Unrelated, been digging into Lei Wulong recently for a bit of fun. Sometimes the mix-up options are so strong I mix myself up thanks to the number of stances.

The Samurai Shodown Neo-Geo collection is out and free on Epic this week. Never played them the first time around, so can’t speak to the quality of the ports. Online mode was disastrous for me though – in an hour or so of trying, matches popped up quick enough, but all but one “lost connection to opponent” immediately after being matched, and the one completed match was a stuttery mess.

Xbox users don’t need Xbox Gold to get this, it’s still free for us either way.
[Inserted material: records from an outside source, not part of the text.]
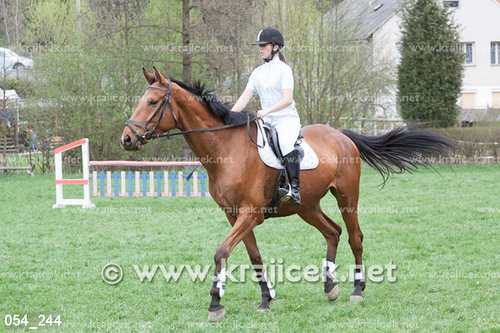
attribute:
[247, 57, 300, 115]
shirt — white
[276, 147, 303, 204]
boot — black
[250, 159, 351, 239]
boots — leather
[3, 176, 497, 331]
grass — green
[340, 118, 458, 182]
tail — black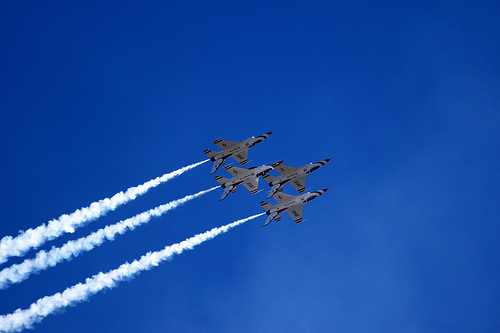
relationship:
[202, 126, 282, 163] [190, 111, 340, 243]
plane in formation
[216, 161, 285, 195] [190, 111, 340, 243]
plane in formation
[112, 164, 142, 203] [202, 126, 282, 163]
smoke behind plane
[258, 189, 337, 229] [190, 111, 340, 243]
plane in formation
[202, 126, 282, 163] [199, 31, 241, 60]
plane in sky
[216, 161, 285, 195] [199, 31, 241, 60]
plane in sky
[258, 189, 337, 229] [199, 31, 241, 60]
plane in sky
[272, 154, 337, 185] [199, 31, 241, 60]
plane in sky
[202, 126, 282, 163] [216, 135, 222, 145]
plane has wing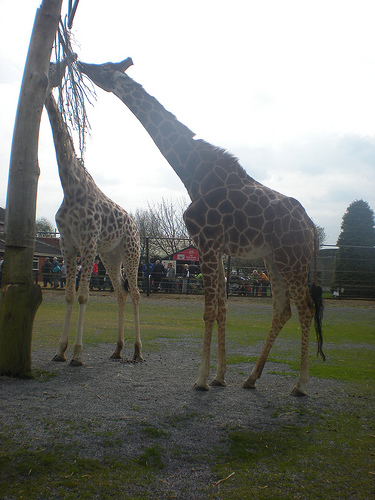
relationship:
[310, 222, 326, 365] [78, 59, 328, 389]
tail of giraffe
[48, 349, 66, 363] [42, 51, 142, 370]
hoof on giraffe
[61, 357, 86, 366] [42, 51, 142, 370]
hoof on giraffe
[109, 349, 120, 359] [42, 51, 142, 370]
hoof on giraffe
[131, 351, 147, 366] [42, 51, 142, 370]
hoof on giraffe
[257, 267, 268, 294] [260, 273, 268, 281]
person in shirt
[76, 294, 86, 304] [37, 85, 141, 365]
knee on giraffe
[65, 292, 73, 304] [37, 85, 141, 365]
knee on giraffe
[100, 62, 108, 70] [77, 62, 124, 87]
eye on face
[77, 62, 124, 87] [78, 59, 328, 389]
face of giraffe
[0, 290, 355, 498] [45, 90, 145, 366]
pen with giraffe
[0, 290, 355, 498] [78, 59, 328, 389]
pen with giraffe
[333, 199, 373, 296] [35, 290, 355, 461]
bush growing from ground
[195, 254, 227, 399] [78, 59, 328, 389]
legs of giraffe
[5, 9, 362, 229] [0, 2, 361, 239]
clouds in sky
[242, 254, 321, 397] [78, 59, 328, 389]
legs of the giraffe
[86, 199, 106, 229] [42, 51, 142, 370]
pattern on the giraffe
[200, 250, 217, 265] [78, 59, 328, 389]
spot on the giraffe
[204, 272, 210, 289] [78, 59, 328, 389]
spot on giraffe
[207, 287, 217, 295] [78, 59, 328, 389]
spot on giraffe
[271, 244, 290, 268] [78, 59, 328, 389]
spot on giraffe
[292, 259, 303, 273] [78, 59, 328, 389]
spot on giraffe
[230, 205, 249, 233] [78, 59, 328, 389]
spot on giraffe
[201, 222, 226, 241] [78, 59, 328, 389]
spot on giraffe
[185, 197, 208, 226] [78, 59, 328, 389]
spot on giraffe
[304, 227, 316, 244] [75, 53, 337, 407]
spot on giraffe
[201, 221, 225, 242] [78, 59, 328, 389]
spot on  a giraffe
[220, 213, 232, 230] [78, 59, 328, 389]
spot on  a giraffe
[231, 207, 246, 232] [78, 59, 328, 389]
spot on  a giraffe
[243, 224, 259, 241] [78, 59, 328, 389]
spot on  a giraffe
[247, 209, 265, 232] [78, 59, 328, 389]
spot on  a giraffe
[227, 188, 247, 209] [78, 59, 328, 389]
spot on  a giraffe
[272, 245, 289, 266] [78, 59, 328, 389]
spot on  a giraffe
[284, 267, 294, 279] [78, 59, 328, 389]
spot on  a giraffe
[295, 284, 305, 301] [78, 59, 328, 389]
spot on  a giraffe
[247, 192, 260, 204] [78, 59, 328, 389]
spot on  a giraffe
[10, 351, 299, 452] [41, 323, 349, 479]
gravel in the grass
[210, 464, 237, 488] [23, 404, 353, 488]
twig on the ground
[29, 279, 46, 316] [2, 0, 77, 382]
knothole on tree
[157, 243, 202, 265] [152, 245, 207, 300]
facade of building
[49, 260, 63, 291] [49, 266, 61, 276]
woman wearing shirt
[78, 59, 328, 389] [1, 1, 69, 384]
giraffe eating from tree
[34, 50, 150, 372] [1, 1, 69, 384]
giraffe eating from tree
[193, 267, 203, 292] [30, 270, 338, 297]
person behind fence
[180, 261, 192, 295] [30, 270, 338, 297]
person behind fence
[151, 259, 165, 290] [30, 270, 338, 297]
person behind fence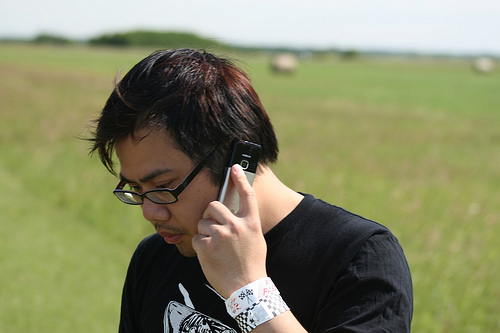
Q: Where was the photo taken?
A: It was taken at the field.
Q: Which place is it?
A: It is a field.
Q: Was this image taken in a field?
A: Yes, it was taken in a field.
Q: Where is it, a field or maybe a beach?
A: It is a field.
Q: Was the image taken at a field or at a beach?
A: It was taken at a field.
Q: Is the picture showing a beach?
A: No, the picture is showing a field.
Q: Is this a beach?
A: No, it is a field.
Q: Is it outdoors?
A: Yes, it is outdoors.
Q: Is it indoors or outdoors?
A: It is outdoors.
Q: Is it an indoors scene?
A: No, it is outdoors.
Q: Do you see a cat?
A: No, there are no cats.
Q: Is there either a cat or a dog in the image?
A: No, there are no cats or dogs.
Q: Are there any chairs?
A: No, there are no chairs.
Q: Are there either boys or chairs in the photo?
A: No, there are no chairs or boys.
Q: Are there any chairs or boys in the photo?
A: No, there are no chairs or boys.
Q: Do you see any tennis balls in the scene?
A: No, there are no tennis balls.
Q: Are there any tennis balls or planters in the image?
A: No, there are no tennis balls or planters.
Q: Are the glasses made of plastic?
A: Yes, the glasses are made of plastic.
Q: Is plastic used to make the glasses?
A: Yes, the glasses are made of plastic.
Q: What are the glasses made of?
A: The glasses are made of plastic.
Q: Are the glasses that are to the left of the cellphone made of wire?
A: No, the glasses are made of plastic.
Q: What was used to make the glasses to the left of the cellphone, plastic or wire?
A: The glasses are made of plastic.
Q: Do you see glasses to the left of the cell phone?
A: Yes, there are glasses to the left of the cell phone.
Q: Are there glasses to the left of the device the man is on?
A: Yes, there are glasses to the left of the cell phone.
The way folks are playing it online is taking the roms out of the game, then playing them on Fightcade right now.

Ah, cool, good to know. I haven’t tried Fightcade, but can check that out. It’s a shame that it’s necessary for a new release though.

Anyway, I did wind up rebuying MK11 on Xbox, and it’s been a much more solid experience than the PC version was. Still not a fan of the aesthetics, and would like the game a lot better if the various in-fight cutscenes could be skipped or turned off, but I’m willing to put up with them for the sizable player base and good netcode.

It’s taken a fair amount of time in practice mode and around 50 online matches, but I’m finally feeling reasonably competent and intentional with the character I decided to focus on. It’s definitely been interesting to finally build up the level of skill and intentionality to actually understand what my various options are in a given situation and make an informed choice between them. Not sure about the emphasis on specific unique combo strings for each character, as now I’ve finally developed the muscle memory for one character, it seems like it will make it harder to switch between characters.